*PROVIDED INFORMATION*

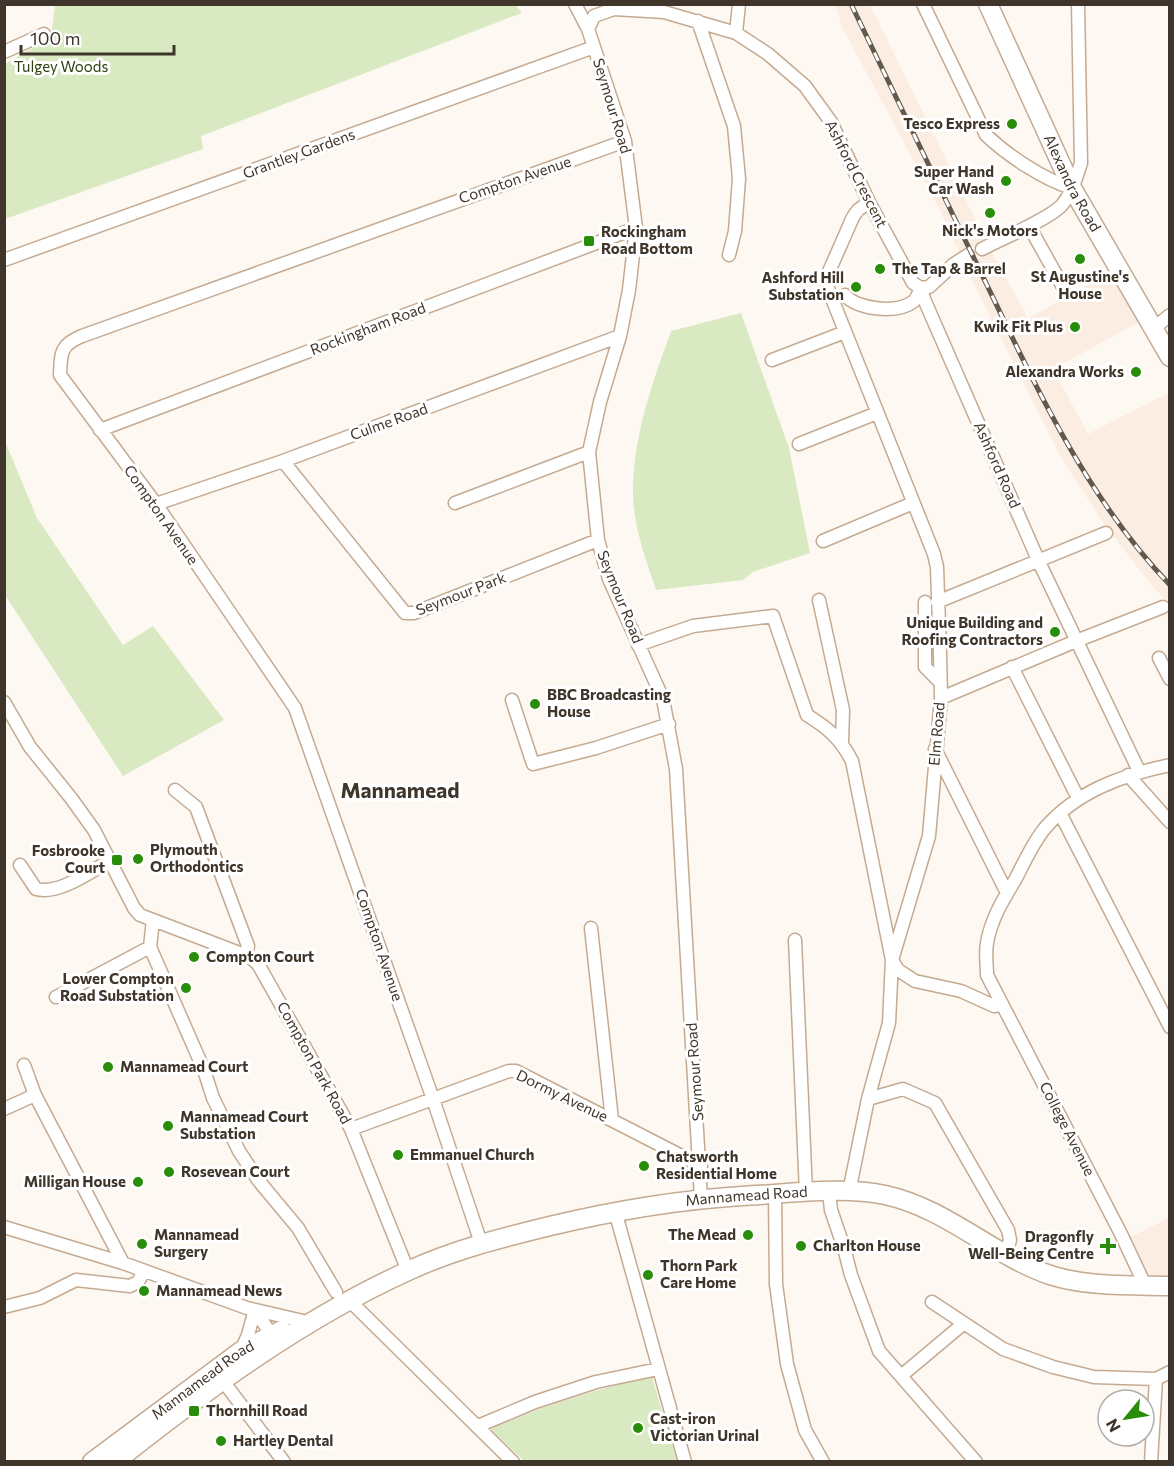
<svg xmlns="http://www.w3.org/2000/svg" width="1174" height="1466" font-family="Commissioner,sans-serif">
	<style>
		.built { fill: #fbede1 }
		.green { fill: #d9eac2 }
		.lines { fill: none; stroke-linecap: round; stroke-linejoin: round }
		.street-casing { stroke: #c4aa91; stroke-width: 15 }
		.secondary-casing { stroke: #c4aa91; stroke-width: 21 }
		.street { stroke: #fff; stroke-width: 12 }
		.secondary { stroke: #fff; stroke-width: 18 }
		.rail-casing { stroke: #62594f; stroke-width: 5 }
		.rail { stroke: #fff; stroke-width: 3; stroke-dasharray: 9; stroke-linecap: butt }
		.poi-dot { fill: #288d08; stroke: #fff; stroke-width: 2 }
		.labels { text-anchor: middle; stroke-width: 6; stroke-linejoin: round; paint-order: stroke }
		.park-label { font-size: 15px; fill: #324111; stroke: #fff }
		.street-label { font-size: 15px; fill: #3f352a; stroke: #fff }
		.poi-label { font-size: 15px; font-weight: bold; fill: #3f352a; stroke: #fff; text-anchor: start }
		.district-label { font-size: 21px; font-weight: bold; fill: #3f352a; stroke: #fff }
	</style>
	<rect width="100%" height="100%" fill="#fef8f3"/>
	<path class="built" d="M835 5H870L986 241 959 253 938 206 843 29Z
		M992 252 1028 318 1113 272 1141 321 1053 369 1088 434 1169 393V604L1148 581 1102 521 1062 459 964 265Z
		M1169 1218V1285L1145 1284 1124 1240Z"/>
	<path class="green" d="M514 4 522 13 201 136 203 149 5 219V64L51 37 55 5Z
		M741 313 789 448 810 553 753 572 743 580 656 590C646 560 634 528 633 496 632 439 652 384 671 331Z
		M5 441 37 518 123 645 153 626 224 720 123 776 5 595Z
		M652 1377 677 1461H524L490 1429 496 1425C547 1405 598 1388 652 1377Z"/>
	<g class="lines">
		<g class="street-casing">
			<path id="street" d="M575 4 588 29 625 141 636 228 629 290 620 336 600 402 589 452 598 540 609 579 663 699 676 769 701 1199
				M923 4 986 135C1007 155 1044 180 1072 188
				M698 21 734 126 739 179 735 231 729 255
				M588 29 594 16 614 9 664 12 736 33 768 54 805 86 831 122 869 202 913 283 921 288
				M736 33 739 4
				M4 52 44 34
				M1029 226 1063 287
				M982 249C1001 239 1047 220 1061 206 1072 194 1076 178 1081 163L1078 4
				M4 260 594 47
				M921 288 924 299 1039 562 1139 771
				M921 288 929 287 954 264 968 255
				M845 295C857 310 898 314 914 301 917 298 919 292 921 288
				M1153 329 1170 315
				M772 360 845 332
				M100 430 636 228
				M799 444 877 413
				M283 461 405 613H414L598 540
				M455 503 589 452
				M156 504 283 461 620 336
				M823 541 913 503
				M819 600 843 710 842 742
				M925 602V667L941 683
				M937 602 1106 533
				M638 645 693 626 773 616 807 715C829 729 840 738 852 761L892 960 898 970 915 981 961 991 994 1006 1002 1005
				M1159 658 1170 679
				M1012 667 1078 798
				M941 698 1076 641 1163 607
				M512 700 533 764 596 748 669 724
				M4 702 30 747 71 798 94 830 134 908 140 915 250 957 258 964 351 1129 408 1271
				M935 749 1007 893
				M1128 775 1170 822
				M175 790 196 807 248 946 246 956
				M1060 813 1170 1027
				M20 865 36 889C59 895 89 872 110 861
				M153 920 150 947 204 1070 213 1098 239 1151 258 1180 298 1228 336 1292
				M591 928 612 1120
				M795 940 806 1193
				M56 997 150 947
				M24 1065 35 1095 123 1263
				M868 1099 903 1089 935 1103 1008 1230 1010 1240 1006 1254
				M4 1109 35 1095
				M351 1129 509 1071H516L701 1166
				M829 1192 831 1210 844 1248 851 1275 879 1351 976 1462
				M849 1192 868 1099 889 1023 892 960 929 836 941 698 940 653 937 567 934 554 827 286V276L853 217 858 210 869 202
				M775 1194 776 1284 787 1364 805 1430 823 1462
				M615 1211 685 1462
				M4 1227 123 1263 247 1308 303 1321
				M481 1243 433 1099 295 708 156 504 60 375C61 353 60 345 82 336L625 141
				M1145 1285 1121 1234 987 975C987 965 985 953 987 943 991 919 1003 900 1015 880 1024 863 1032 844 1045 828 1077 791 1123 775 1170 765
				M350 1301 513 1462
				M932 1302 1003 1349 1053 1367 1094 1377 1156 1379 1170 1372
				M4 1307 40 1298 76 1280 130 1286 138 1282 144 1271
				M251 1310 263 1322 275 1341
				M241 1351 248 1335 254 1313
				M901 1376 963 1324
				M223 1381 284 1462
				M478 1426 535 1402 596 1382 658 1369
				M1151 1462 1156 1379"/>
		</g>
		<g class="secondary-casing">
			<g id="secondary">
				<path id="s1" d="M988 4 1072 188 1170 357"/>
				<path id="s2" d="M92 1462 241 1351 282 1330"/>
				<path id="s3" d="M115 1462C206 1390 302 1319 408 1271 453 1250 501 1238 550 1226 613 1211 676 1200 742 1196 785 1194 843 1186 885 1195 946 1208 992 1255 1050 1275 1087 1287 1131 1285 1170 1286"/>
			</g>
		</g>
		<use href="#street" class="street"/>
		<use href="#secondary" class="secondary"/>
		<g class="rail-casing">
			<path id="rail" d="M851 4C890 85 929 166 968 246 1026 364 1078 489 1170 585"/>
		</g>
		<use href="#rail" class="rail"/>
	</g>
	<g class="poi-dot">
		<circle cx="1012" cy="124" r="6"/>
		<circle cx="1006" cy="181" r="6"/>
		<circle cx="990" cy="213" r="6"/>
		<rect x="583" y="235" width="12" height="12" rx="3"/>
		<circle cx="1080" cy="259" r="6"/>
		<circle cx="880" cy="269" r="6"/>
		<circle cx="856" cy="287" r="6"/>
		<circle cx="1075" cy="327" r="6"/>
		<circle cx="1136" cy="372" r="6"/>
		<circle cx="1055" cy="632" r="6"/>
		<circle cx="535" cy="704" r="6"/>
		<circle cx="138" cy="859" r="6"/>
		<rect x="111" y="854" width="12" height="12" rx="3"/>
		<circle cx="194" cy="957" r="6"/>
		<circle cx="186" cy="988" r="6"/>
		<circle cx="108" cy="1067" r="6"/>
		<circle cx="168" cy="1126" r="6"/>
		<circle cx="398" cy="1155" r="6"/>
		<circle cx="644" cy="1166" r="6"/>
		<circle cx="169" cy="1172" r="6"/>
		<circle cx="138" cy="1182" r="6"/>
		<circle cx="748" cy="1235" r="6"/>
		<circle cx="142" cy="1244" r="6"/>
		<circle cx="801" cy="1246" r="6"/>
		<path d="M1105 1237h6v6h6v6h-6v6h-6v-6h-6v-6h6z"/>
		<circle cx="648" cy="1275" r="6"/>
		<circle cx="144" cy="1291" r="6"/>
		<rect x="188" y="1405" width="12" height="12" rx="3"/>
		<circle cx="638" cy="1428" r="6"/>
		<circle cx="221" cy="1441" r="6"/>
	</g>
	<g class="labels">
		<g class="park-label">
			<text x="61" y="72">Tulgey Woods</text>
		</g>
		<g class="street-label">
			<text transform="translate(612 106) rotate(73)" y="5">Seymour Road</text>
			<text transform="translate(299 154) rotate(-20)" y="5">Grantley Gardens</text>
			<text transform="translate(856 174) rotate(63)" y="5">Ashford Crescent</text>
			<text transform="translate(515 180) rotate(-19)" y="5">Compton Avenue</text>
			<text dy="5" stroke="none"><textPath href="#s1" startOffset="198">Alexandra Road</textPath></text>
			<text transform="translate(368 329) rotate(-21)" y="5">Rockingham Road</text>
			<text transform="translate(389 422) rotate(-20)" y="5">Culme Road</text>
			<text transform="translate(997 465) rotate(66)" y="5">Ashford Road</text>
			<text transform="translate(161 515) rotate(55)" y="5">Compton Avenue</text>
			<text transform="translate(461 594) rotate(-21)" y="5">Seymour Park</text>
			<text transform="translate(620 597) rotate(68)" y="5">Seymour Road</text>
			<text transform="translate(937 734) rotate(-85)" y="5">Elm Road</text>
			<text transform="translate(379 945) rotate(71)" y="5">Compton Avenue</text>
			<text transform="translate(314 1063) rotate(61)" y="5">Compton Park Road</text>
			<text transform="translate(695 1072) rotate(-94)" y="5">Seymour Road</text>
			<text transform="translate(562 1096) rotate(26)" y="5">Dormy Avenue</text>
			<text transform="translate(1067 1129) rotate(63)" y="5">College Avenue</text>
			<text dy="5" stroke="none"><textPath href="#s3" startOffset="699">Mannamead Road</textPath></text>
			<text dy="5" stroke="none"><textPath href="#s2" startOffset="138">Mannamead Road</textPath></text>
		</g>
		<g class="poi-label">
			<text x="1000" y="129" text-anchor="end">Tesco Express</text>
			<text x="994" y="177" text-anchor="end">Super Hand<tspan x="994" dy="17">Car Wash</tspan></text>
			<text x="990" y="236" text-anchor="middle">Nick's Motors</text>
			<text x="601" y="237">Rockingham<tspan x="601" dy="17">Road Bottom</tspan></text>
			<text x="892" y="274">The Tap &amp; Barrel</text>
			<text x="1080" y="282" text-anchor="middle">St Augustine's<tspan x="1080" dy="17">House</tspan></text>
			<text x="844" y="283" text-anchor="end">Ashford Hill<tspan x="844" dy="17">Substation</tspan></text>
			<text x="1063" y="332" text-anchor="end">Kwik Fit Plus</text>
			<text x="1124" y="377" text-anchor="end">Alexandra Works</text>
			<text x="1043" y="628" text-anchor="end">Unique Building and<tspan x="1043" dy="17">Roofing Contractors</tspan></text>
			<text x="547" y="700">BBC Broadcasting<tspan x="547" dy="17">House</tspan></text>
			<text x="150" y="855">Plymouth<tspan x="150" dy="17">Orthodontics</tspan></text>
			<text x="105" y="856" text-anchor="end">Fosbrooke<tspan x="105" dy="17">Court</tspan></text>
			<text x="206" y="962">Compton Court</text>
			<text x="174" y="984" text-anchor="end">Lower Compton<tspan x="174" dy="17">Road Substation</tspan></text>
			<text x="120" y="1072">Mannamead Court</text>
			<text x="180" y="1122">Mannamead Court<tspan x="180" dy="17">Substation</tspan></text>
			<text x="410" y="1160">Emmanuel Church</text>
			<text x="656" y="1162">Chatsworth<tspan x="656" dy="17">Residential Home</tspan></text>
			<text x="181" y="1177">Rosevean Court</text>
			<text x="126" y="1187" text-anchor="end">Milligan House</text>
			<text x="154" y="1240">Mannamead<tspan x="154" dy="17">Surgery</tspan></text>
			<text x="736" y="1240" text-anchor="end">The Mead</text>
			<text x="1094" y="1242" text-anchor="end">Dragonfly<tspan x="1094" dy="17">Well-Being Centre</tspan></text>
			<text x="813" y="1251">Charlton House</text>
			<text x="660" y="1271">Thorn Park<tspan x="660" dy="17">Care Home</tspan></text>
			<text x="156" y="1296">Mannamead News</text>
			<text x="206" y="1416">Thornhill Road</text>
			<text x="650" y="1424">Cast-iron<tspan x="650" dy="17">Victorian Urinal</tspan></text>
			<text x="233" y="1446">Hartley Dental</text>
		</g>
		<g class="district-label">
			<text x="400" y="798">Mannamead</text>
		</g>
	</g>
	<rect width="1174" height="1466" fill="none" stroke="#3f352a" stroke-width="12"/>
	<g transform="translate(1126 1418) rotate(240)"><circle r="28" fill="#ffffff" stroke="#b2aeaa" stroke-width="1.5"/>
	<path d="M0-4.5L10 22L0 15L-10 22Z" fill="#288d08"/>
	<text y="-9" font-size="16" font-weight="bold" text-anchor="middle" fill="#3f352a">N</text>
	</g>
	<path d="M21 45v9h153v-9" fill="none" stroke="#3f352a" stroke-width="3"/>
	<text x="30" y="45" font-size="18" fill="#3f352a" stroke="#ffffff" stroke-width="4.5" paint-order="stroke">100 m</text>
</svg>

*TASK INSTRUCTIONS*
From the listing above, output exactly the run of lines that starts with the line containing "#c4aa91; stroke-width: 21" and ends with the line containing "M1169 1218V1285L1145 1284".

*ANSWER AREA*
		.secondary-casing { stroke: #c4aa91; stroke-width: 21 }
		.street { stroke: #fff; stroke-width: 12 }
		.secondary { stroke: #fff; stroke-width: 18 }
		.rail-casing { stroke: #62594f; stroke-width: 5 }
		.rail { stroke: #fff; stroke-width: 3; stroke-dasharray: 9; stroke-linecap: butt }
		.poi-dot { fill: #288d08; stroke: #fff; stroke-width: 2 }
		.labels { text-anchor: middle; stroke-width: 6; stroke-linejoin: round; paint-order: stroke }
		.park-label { font-size: 15px; fill: #324111; stroke: #fff }
		.street-label { font-size: 15px; fill: #3f352a; stroke: #fff }
		.poi-label { font-size: 15px; font-weight: bold; fill: #3f352a; stroke: #fff; text-anchor: start }
		.district-label { font-size: 21px; font-weight: bold; fill: #3f352a; stroke: #fff }
	</style>
	<rect width="100%" height="100%" fill="#fef8f3"/>
	<path class="built" d="M835 5H870L986 241 959 253 938 206 843 29Z
		M992 252 1028 318 1113 272 1141 321 1053 369 1088 434 1169 393V604L1148 581 1102 521 1062 459 964 265Z
		M1169 1218V1285L1145 1284 1124 1240Z"/>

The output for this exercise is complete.